The Japan Business Federation's proposal aims on the one hand to boost Japan's military industry through encouraging weapons sales, and on the other hand to allow the country to gain more sophisticated military technology and devices through international cooperation. Moreover, if private enterprises were endowed with the capacity to develop and produce sophisticated weapons, the Japanese Government could allocate more of its defense budgets to self-developed weaponry such as submarines, tanks and spy satellites.

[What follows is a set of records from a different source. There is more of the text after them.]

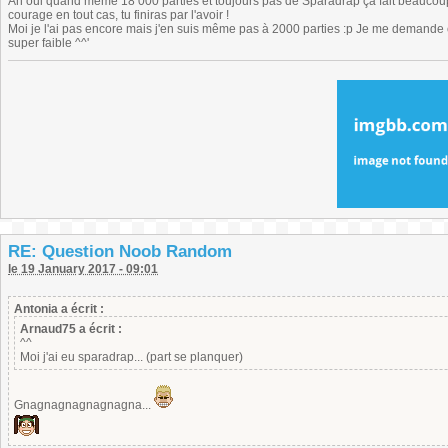
Ah oui quand même 18 000 parties et toujours pas de Sparadrap ça fait beaucou
courage en tout cas, tu finiras par l'avoir !
Moi je l'ai pas encore mais j'en suis même pas à 2000 parties :p Je me demande ce 
super faible ^^'
RE: Question Noob Random
le 19 January 2017 - 09:01
Antonia a écrit :
Arnaud75 a écrit :
^^
Moi j'ai eu sparadrap... (part se planquer)
Gnagnagnagnagnagna...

Additionally, the military strategic needs of the United States are an important external factor promoting Japan's industrial capital to march into the military industry. After the Cold War, Washington has frequently adopted a military approach to settle international problems. Washington's military strategy has promoted the transition of the U.S.-Japan alliance from defense to global intervention. The United States has also continued to strengthen its front military deployment in the Asia-Pacific, including building regional missile defense systems with Japan as a pivotal point. With the support of the United States, Japan broke restrictions of the 1967 "three principles" in 2004 as it has since been jointly developing the missile defense systems with the United States.

Breaking key promises

However, the fundamental catalyst for lifting the ban on Japan's arms exports has been the political agenda of Japan's right-wing groups to make the country a military superpower. In the 1980s, Japan put forward its "political superpower" strategy and later the deceptive "normal country" theory. Since then, breaking the Japanese pacifist Constitution and building a military superpower have become main targets for the far right.

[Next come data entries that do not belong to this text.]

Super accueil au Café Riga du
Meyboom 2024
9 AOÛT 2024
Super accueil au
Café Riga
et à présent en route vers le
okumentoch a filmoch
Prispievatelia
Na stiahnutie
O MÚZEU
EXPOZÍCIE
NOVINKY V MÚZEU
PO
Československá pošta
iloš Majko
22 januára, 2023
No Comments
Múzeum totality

As an iconic figure, Shinzo Abe has been attempting to get rid of the restrictions that the postwar system imposed on Japan since he first took office as Japanese prime minister in 2006, actively promoting the process of building a military superpower. In January 2007, Abe upgraded the Japanese Defense Agency into a ministry, laying the groundwork for the transition of Japan's Self-Defense Forces (JSDF) into a formal army. After winning a second term in 2012, he not only continued to promote the transition of the JSDF but also sped up the process of upgrading the country's weaponry system in an attempt to further breach arms export restrictions.

In recent years, the United States has been promoting the development of the fifth generation fighter F-35 with international joint efforts. Japan also showed interest in the new generation of fighters and planned to equip four F-35 fighters into its air force by 2017. As U.S. enterprises met technical obstacles during the development of the new fighter, Japan seized the opportunity to join the associated research and development of the F-35. It also planned to introduce F-35 assembly lines, producing most of the F-35 fighters it planned to buy at home. Thus, Japan can not only reduce its cost on purchasing F-35 fighters but also make the maintenance of these fighters much easier. Moreover, it is convenient for Japan to improve the performance of the fighters independently.